(Stored data)
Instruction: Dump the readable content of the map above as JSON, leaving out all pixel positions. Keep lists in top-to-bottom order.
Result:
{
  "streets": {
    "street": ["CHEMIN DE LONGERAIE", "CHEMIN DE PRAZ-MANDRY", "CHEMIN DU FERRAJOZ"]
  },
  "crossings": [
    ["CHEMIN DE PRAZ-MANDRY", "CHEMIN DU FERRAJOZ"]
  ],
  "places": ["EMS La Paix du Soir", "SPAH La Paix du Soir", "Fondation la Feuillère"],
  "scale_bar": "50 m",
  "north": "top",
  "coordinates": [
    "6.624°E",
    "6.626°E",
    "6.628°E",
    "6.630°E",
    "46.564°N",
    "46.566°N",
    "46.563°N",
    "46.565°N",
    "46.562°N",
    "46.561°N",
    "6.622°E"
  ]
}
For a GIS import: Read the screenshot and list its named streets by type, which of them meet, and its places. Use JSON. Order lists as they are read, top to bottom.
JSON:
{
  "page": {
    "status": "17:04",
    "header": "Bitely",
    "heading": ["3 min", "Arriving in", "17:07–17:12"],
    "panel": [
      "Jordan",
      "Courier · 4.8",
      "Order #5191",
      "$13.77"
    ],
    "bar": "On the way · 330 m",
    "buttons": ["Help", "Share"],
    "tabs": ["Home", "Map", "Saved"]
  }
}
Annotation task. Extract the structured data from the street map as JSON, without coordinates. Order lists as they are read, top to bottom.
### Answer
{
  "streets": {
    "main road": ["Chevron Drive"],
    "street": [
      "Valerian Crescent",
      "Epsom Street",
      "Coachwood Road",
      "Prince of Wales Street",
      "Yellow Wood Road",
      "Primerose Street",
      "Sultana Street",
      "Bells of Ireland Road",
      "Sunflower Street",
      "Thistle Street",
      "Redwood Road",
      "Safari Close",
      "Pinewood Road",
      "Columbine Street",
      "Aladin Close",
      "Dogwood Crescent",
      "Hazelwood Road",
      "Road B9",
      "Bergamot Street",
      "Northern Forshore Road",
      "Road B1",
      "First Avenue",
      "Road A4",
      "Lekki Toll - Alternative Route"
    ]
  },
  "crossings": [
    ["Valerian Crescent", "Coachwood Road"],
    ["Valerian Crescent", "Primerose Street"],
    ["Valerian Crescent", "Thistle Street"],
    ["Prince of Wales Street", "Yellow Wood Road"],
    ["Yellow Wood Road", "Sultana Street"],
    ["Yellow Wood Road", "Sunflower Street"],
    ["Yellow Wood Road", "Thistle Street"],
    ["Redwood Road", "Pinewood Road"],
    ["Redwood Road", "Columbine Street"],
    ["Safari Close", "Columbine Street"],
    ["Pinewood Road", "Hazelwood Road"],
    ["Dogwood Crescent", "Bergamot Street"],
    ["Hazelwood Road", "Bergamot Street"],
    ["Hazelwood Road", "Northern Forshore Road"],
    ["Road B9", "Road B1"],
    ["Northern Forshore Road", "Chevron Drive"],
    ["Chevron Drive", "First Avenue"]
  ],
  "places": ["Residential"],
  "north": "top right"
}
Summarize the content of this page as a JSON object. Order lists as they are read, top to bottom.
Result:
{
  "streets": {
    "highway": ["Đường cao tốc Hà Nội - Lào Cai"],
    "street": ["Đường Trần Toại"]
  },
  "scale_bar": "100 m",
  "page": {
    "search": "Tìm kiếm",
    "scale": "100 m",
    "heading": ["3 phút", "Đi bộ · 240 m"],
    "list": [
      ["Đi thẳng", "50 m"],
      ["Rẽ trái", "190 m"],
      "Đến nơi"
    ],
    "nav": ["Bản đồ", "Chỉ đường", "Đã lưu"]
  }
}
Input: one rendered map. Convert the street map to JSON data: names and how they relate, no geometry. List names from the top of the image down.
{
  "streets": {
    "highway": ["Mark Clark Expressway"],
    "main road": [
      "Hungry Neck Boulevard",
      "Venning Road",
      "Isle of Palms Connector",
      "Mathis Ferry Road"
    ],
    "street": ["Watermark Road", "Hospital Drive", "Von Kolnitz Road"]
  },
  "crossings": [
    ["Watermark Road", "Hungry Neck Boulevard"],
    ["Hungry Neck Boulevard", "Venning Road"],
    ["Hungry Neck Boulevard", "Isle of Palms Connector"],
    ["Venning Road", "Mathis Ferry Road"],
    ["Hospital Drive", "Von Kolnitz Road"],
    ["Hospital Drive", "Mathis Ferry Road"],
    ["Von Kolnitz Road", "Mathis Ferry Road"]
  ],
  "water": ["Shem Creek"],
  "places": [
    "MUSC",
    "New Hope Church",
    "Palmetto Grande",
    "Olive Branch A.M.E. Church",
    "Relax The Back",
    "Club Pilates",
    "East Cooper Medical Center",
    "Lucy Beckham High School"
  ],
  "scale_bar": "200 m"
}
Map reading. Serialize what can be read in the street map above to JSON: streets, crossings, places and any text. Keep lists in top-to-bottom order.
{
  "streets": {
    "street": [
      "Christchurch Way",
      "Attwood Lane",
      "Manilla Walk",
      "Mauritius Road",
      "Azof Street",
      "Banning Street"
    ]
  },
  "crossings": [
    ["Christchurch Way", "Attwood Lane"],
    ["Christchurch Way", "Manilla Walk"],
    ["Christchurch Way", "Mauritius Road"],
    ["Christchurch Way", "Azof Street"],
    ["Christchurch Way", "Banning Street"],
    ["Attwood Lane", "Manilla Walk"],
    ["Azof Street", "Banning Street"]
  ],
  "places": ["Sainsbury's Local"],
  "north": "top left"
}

## Prompt:
Filter the data for the string "content". Copy each matching line.

## Answer box:
Instruction: Dump the readable content of the map above as JSON, leaving out all pixel positions. Keep lists in top-to-bottom order.
Summarize the content of this page as a JSON object. Order lists as they are read, top to bottom.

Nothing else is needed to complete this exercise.